Lobster bisque in a white bowl
Makes 6 servings Chef's Note: To make a rich broth base for this soup, you will need the shells of about 4 lb of shrimp, though you won’t use as many shrimp in the soup. You can purchase 4 lb of shrimp and use the remaining shrimp for another dish. However, many chefs will reserve shrimp shells from other dishes and store them in the freezer. These shells can then be used in the soup, to supplement what you buy for this dish.

Ingredients

  • 13 oz shrimp shells (from about 4 lb shrimp) (see note)
  • 10 tablespoons (1 1/4 sticks) butter
  • 1 1/2 cups minced onion
  • 1 tablespoon minced garlic
  • 1 1/2 teaspoons paprika, plus more as needed
  • 2 tablespoons tomato paste
  • 1/4 cup brandy
  • 1/2 cup all-purpose flour
  • 2 quarts clam juice
  • 1/3 cup long-grain rice
  • Kosher salt, as needed
  • Freshly ground black pepper, as needed
  • 2 cups heavy cream, warmed
  • 18 shrimp (26/30), peeled and deveined
  • 1 teaspoon Old Bay Seasoning
  • 1 teaspoon Tabasco sauce, plus more as needed
  • 1 teaspoon Worcestershire sauce, plus more as needed
  • 1/2 cup dry sherry

Directions

  1. Rinse the shrimp shells thoroughly and drain them.

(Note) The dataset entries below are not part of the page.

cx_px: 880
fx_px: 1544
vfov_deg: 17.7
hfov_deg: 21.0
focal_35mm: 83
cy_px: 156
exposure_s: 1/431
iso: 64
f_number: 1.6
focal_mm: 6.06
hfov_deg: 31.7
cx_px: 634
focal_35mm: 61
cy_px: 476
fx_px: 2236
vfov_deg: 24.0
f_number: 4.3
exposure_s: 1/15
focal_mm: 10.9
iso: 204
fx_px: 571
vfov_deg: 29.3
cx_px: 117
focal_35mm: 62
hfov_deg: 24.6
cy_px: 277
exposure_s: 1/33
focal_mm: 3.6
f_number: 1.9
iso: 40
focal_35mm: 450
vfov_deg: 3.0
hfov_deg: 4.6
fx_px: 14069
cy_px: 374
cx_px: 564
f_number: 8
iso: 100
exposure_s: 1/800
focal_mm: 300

In a medium stockpot over medium-high heat, melt 8 tablespoons of the butter. Add the shrimp shells and sauté until the shells turn bright pink, 1 to 2 minutes.
  2. Reduce the heat to medium. Add the onion, and sauté until translucent, about 2 minutes.

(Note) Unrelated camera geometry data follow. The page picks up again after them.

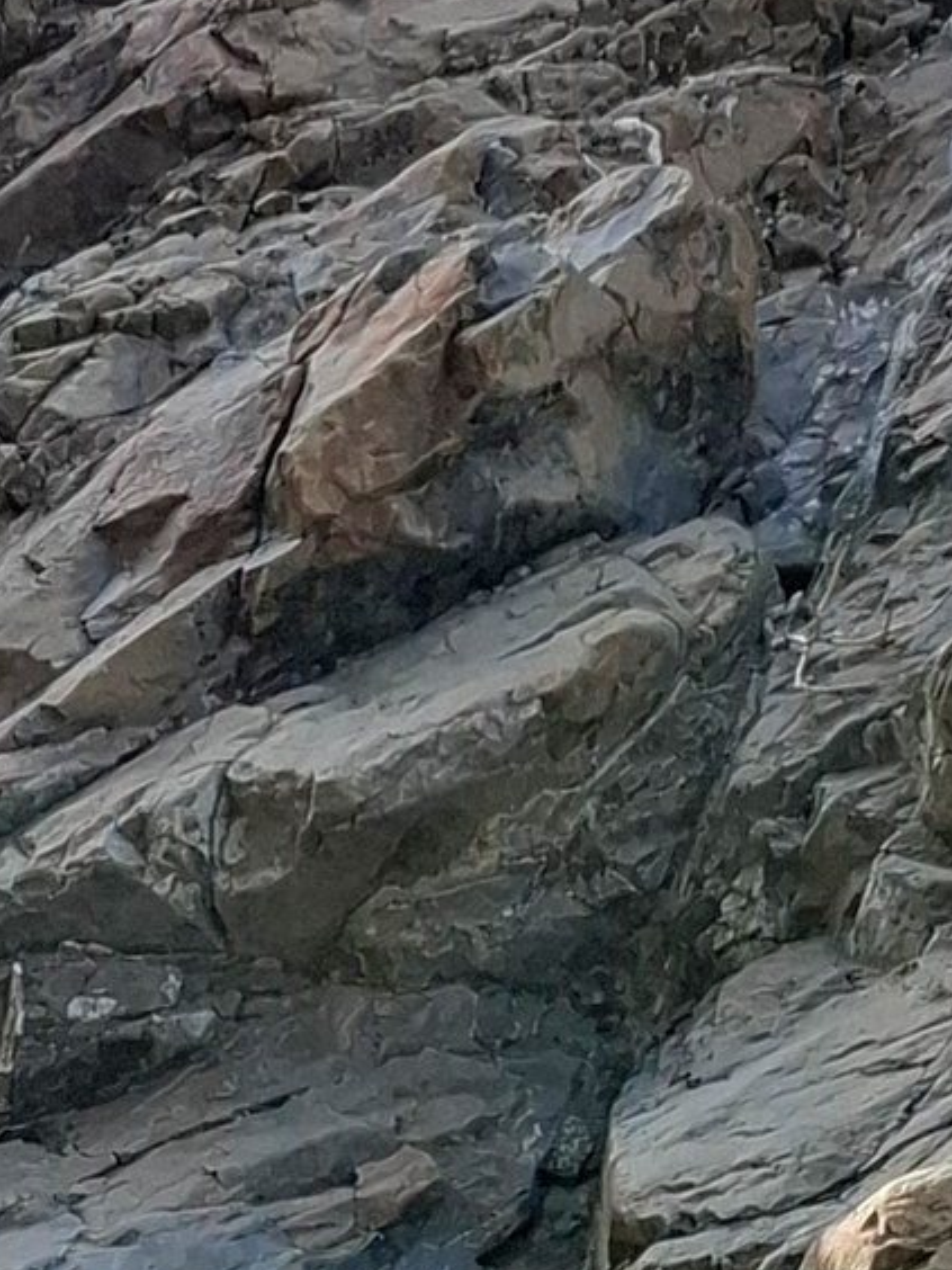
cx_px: -1411
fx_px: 4987
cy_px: 2676
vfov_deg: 12.5
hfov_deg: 9.6
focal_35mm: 136
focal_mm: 5.54
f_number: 1.8
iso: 50
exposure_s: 1/1037
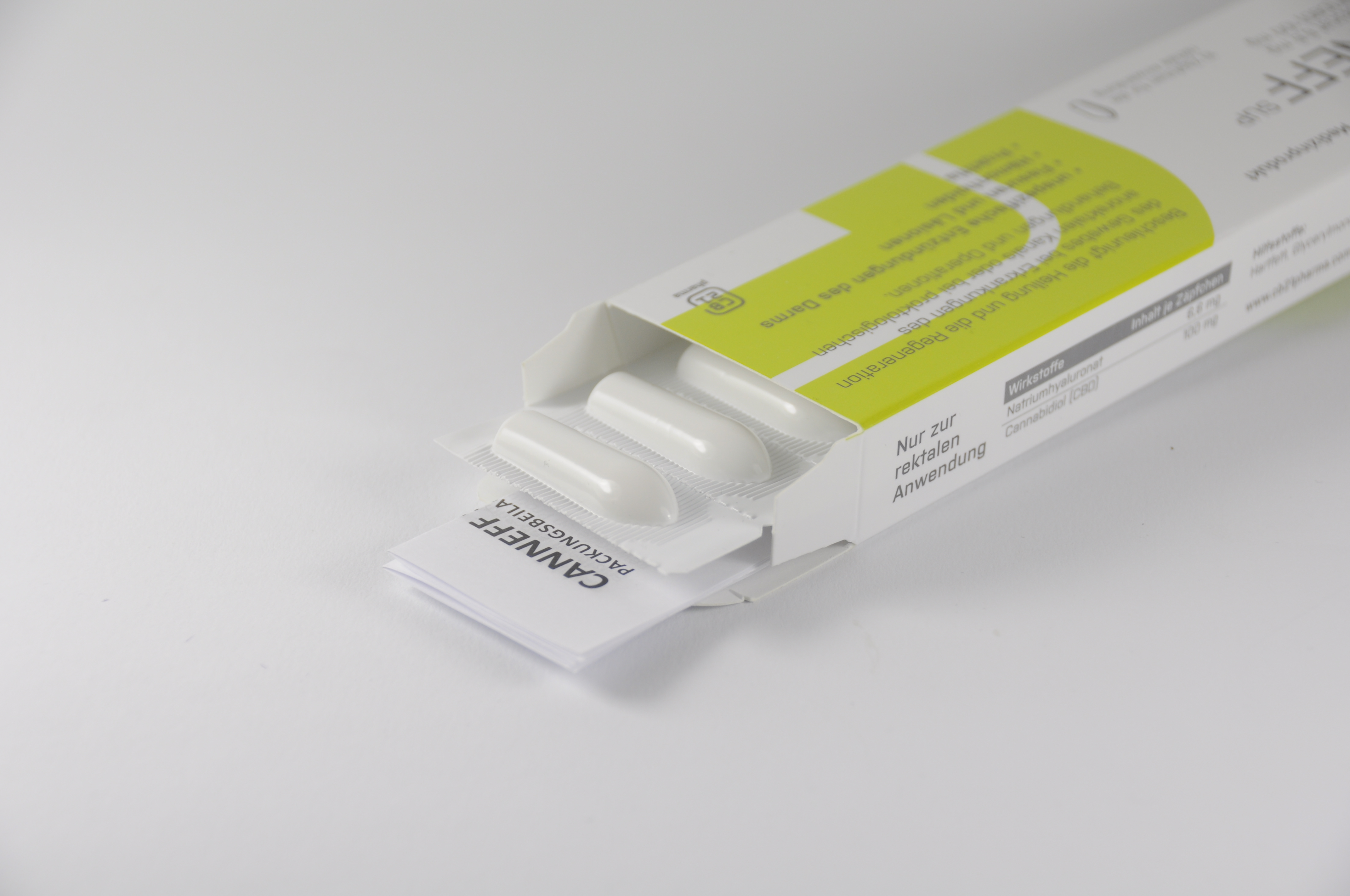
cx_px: 675
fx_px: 3371
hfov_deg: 22.6
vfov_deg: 15.2
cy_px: 448
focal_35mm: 90
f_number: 4.8
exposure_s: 1/320
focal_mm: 60
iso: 200
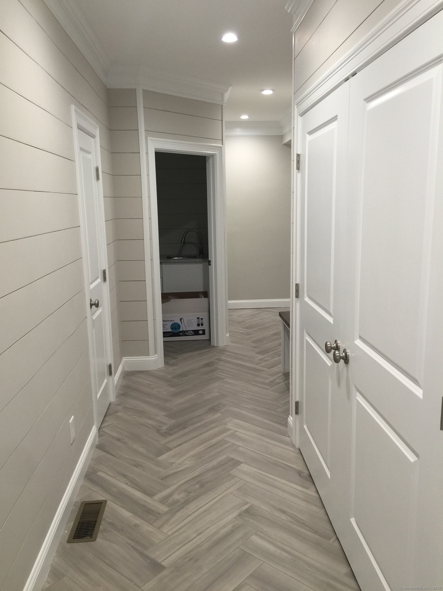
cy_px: 296
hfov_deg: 48.2
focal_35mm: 29
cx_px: 222
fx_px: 495
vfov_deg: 61.7
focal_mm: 4.15
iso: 40
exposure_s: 1/15
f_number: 2.2
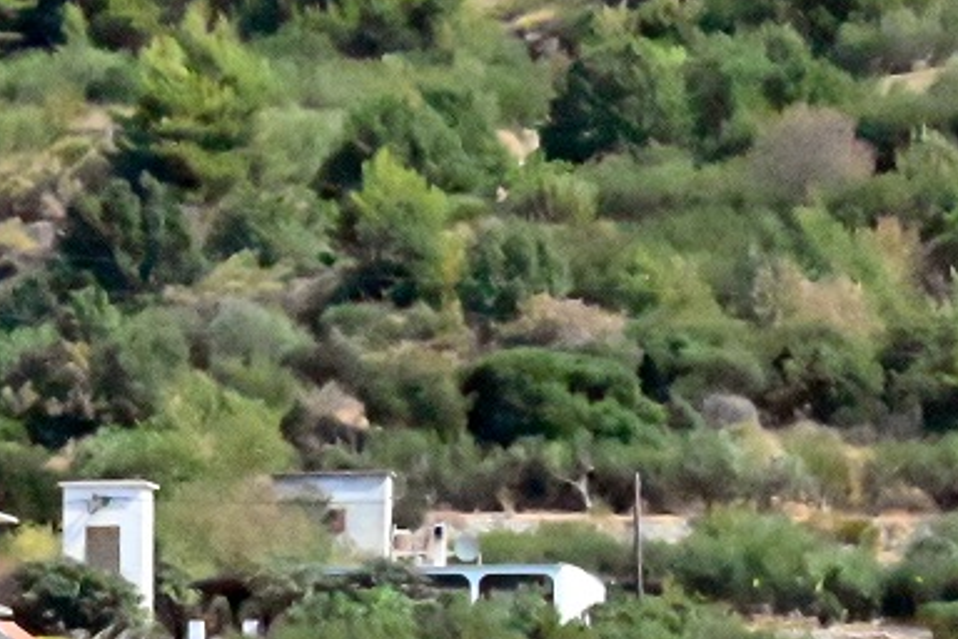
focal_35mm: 762
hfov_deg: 2.7
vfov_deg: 1.8
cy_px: 1052
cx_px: 120
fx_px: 20276
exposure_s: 1/8000
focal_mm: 195
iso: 40000
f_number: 29
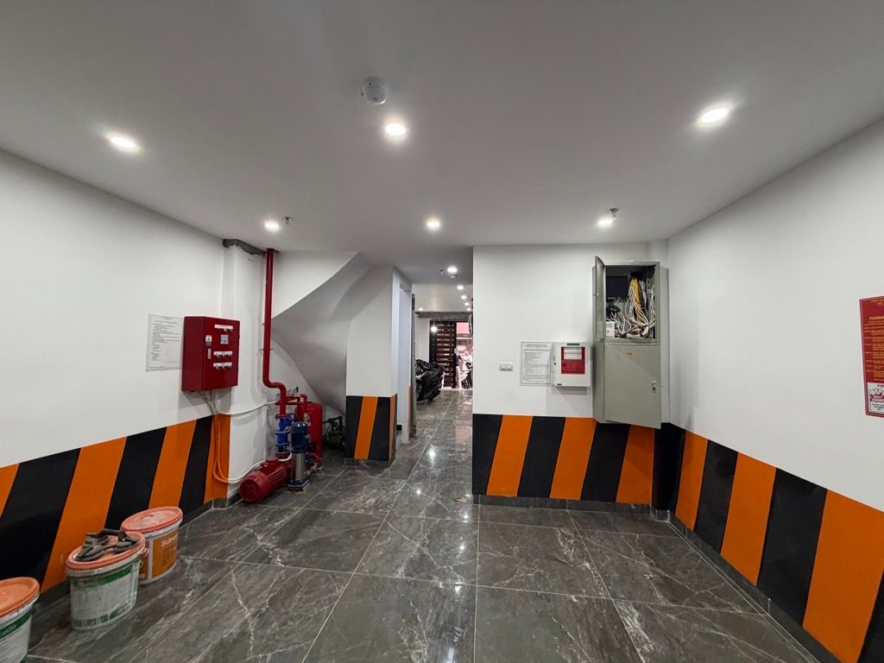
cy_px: 332
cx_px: 442
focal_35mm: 14
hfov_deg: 102.1
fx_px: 358
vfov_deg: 85.7
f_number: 2.2
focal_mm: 2.22
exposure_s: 1/50
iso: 250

  3. Add the garlic, paprika, and tomato paste and cook until there is a sweet, cooked tomato aroma and the shells soften slightly, about 2 minutes.

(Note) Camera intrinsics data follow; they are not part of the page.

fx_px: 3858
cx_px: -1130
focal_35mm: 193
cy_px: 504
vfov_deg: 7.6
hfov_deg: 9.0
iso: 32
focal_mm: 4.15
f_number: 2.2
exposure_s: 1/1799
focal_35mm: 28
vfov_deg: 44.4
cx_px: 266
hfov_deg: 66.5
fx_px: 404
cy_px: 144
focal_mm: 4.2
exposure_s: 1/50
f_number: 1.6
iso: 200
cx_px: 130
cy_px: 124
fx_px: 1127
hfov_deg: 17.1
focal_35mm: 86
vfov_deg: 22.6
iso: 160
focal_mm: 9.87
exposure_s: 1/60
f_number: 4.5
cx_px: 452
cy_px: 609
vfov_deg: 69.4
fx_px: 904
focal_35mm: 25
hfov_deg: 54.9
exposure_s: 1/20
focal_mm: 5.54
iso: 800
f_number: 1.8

  4. Add the brandy to the pot and deglaze the onion mixture. Reduce over medium heat until nearly dry, 2 to 3 minutes. Add the flour and cook for another 1 to 2 minutes.
  5. Add the clam juice and bring the mixture to a simmer. Add the rice and simmer for 45 minutes over medium-low heat until the bisque is intensely rust-colored and has thickened slightly. Season with salt and pepper. Purée the bisque (including the shells) in a food mill (preferably), blender, or food processor. Strain the bisque through a fine-mesh strainer into another pot.
  6. Return the bisque to a simmer and add the cream.
  7. Cut the shrimp into small dice. In a medium sauté pan over medium-high heat, melt the remaining 2 tablespoon of butter. Add the shrimp and sauté, stirring with a spoon, until cooked thoroughly and pink, 3 to 6 minutes. Add the shrimp to the bisque and simmer for 5 minutes.
  8. Add the Old Bay, Tabasco, and Worcestershire. Taste, and adjust the seasoning with additional salt and pepper.
  9. Add the sherry, bring the bisque to a simmer, and serve immediately. Or the soup may be rapidly cooled in an ice bath, refrigerated, and brought to a simmer before serving.